I met a couple dog publicists who put me in touch on Facebook with Adrian and Angela and Cat who are all in the film, and went out to the dog show in Pasadena in February, in 2015. I made a short film, I think it was eight minutes. I think we filmed one hundred hours for that eight minutes! It was great because it allowed me to get to know them really well. When we went back to do the production for the feature film, I knew exactly what I wanted to focus on… someone who was just starting out in the field as well. As you can see from the film, Adrian, Angela, and Cat are all on the top of their game. I met Nicole [and] she was just so earnest and happy and eager to learn more about this community, to get more involved in it; to find a place where she could express herself even though she was incredibly busy with her new business. Her story is one that’s really close to my heart because it’s one of also starting a new business, which I feel like it’s often separate from being an artist. She had a lot of challenges around that, and ones that are pretty universal for people who are starting out, especially young people who are doing so.
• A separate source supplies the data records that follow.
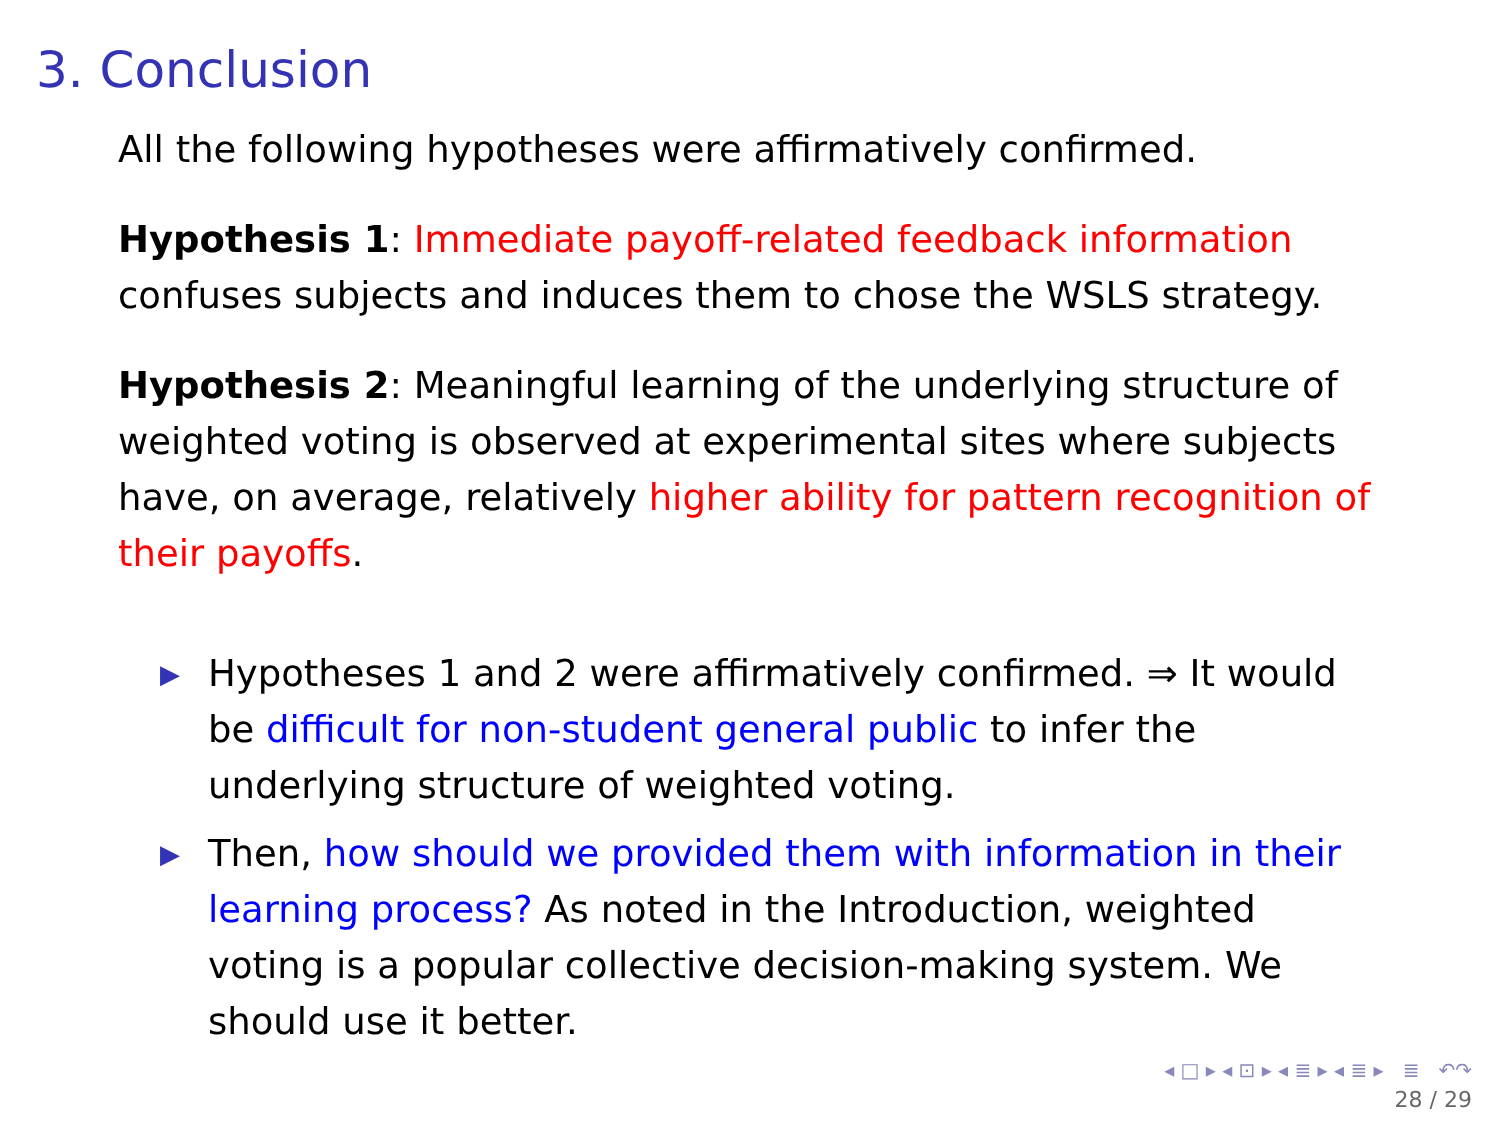3. Conclusion
All the following hypotheses were affirmatively confirmed.
Hypothesis 1: Immediate payoff-related feedback information confuses subjects and induces them to chose the WSLS strategy.
Hypothesis 2: Meaningful learning of the underlying structure of weighted voting is observed at experimental sites where subjects have, on average, relatively higher ability for pattern recognition of their payoffs.
▶ Hypotheses 1 and 2 were affirmatively confirmed. ⇒ It would be difficult for non-student general public to infer the underlying structure of weighted voting.
▶ Then, how should we provided them with information in their learning process? As noted in the Introduction, weighted voting is a popular collective decision-making system. We should use it better.
◂ □ ▸ ◂ ⊡ ▸ ◂ ≣ ▸ ◂ ≣ ▸ ≣ ↶↷
28 / 29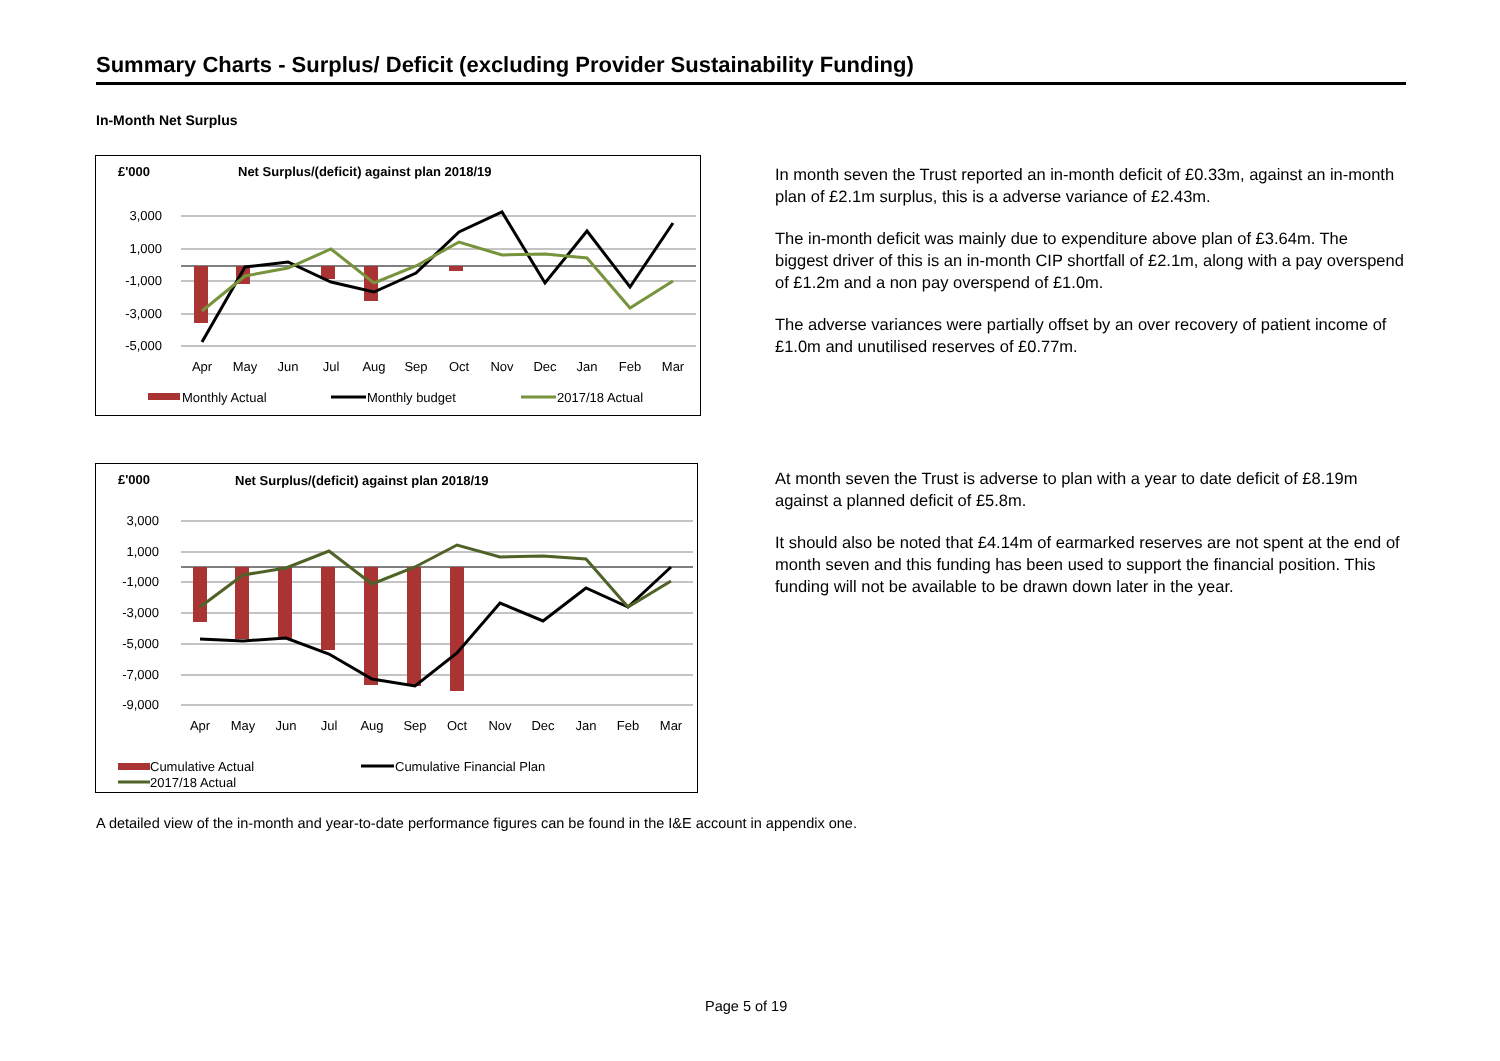Summary Charts - Surplus/ Deficit (excluding Provider Sustainability Funding)
In-Month Net Surplus
£'000
Net Surplus/(deficit) against plan 2018/19
3,000
1,000
-1,000
-3,000
-5,000
Apr
May
Jun
Jul
Aug
Sep
Oct
Nov
Dec
Jan
Feb
Mar
Monthly Actual
Monthly budget
2017/18 Actual
In month seven the Trust reported an in-month deficit of £0.33m, against an in-month plan of £2.1m surplus, this is a adverse variance of £2.43m.
The in-month deficit was mainly due to expenditure above plan of £3.64m. The biggest driver of this is an in-month CIP shortfall of £2.1m, along with a pay overspend of £1.2m and a non pay overspend of £1.0m.
The adverse variances were partially offset by an over recovery of patient income of £1.0m and unutilised reserves of £0.77m.
£'000
Net Surplus/(deficit) against plan 2018/19
3,000
1,000
-1,000
-3,000
-5,000
-7,000
-9,000
Apr
May
Jun
Jul
Aug
Sep
Oct
Nov
Dec
Jan
Feb
Mar
Cumulative Actual
Cumulative Financial Plan
2017/18 Actual
At month seven the Trust is adverse to plan with a year to date deficit of £8.19m against a planned deficit of £5.8m.
It should also be noted that £4.14m of earmarked reserves are not spent at the end of month seven and this funding has been used to support the financial position. This funding will not be available to be drawn down later in the year.
A detailed view of the in-month and year-to-date performance figures can be found in the I&E account in appendix one.
Page 5 of 19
POWELL: The women have a unique dynamic, perhaps more aligned with only women, to not only compete with one another, but support each other as well.
STERN: That’s so key! Angela and Cat have participated in pilots for reality shows before filming with me and they would always complain because they felt like they were being asked to be pitted against each other. In actuality they spend a lot of time supporting and nurturing each other and answering a lot of questions. One of the things to take out of the film is having friends and getting to know people. I did a very specific focus on that aspect, of their friendships and of the competitions. It isn’t one where they’re trying to push people down, but one where they’re [lifting] people up.
POWELL: What did you take away from the film?
STERN: The film for me and as a young filmmaker is [answering the question] what is art? … and I was really intrigued by this community of women that was so outside NY or LA or Chicago being artsy, and just the fact that they were getting enjoyment out of it. Shouldn’t you just be able to smile and find joy? I really resonated with that.
Documentary filmmaking is great at highlighting very big and important issues and a lot of my producing work did that, but [in] my directing work I really wanted to find a way to bring more joy into my life and therefore more joy into people who are watching [the film] and to be able to smile with them.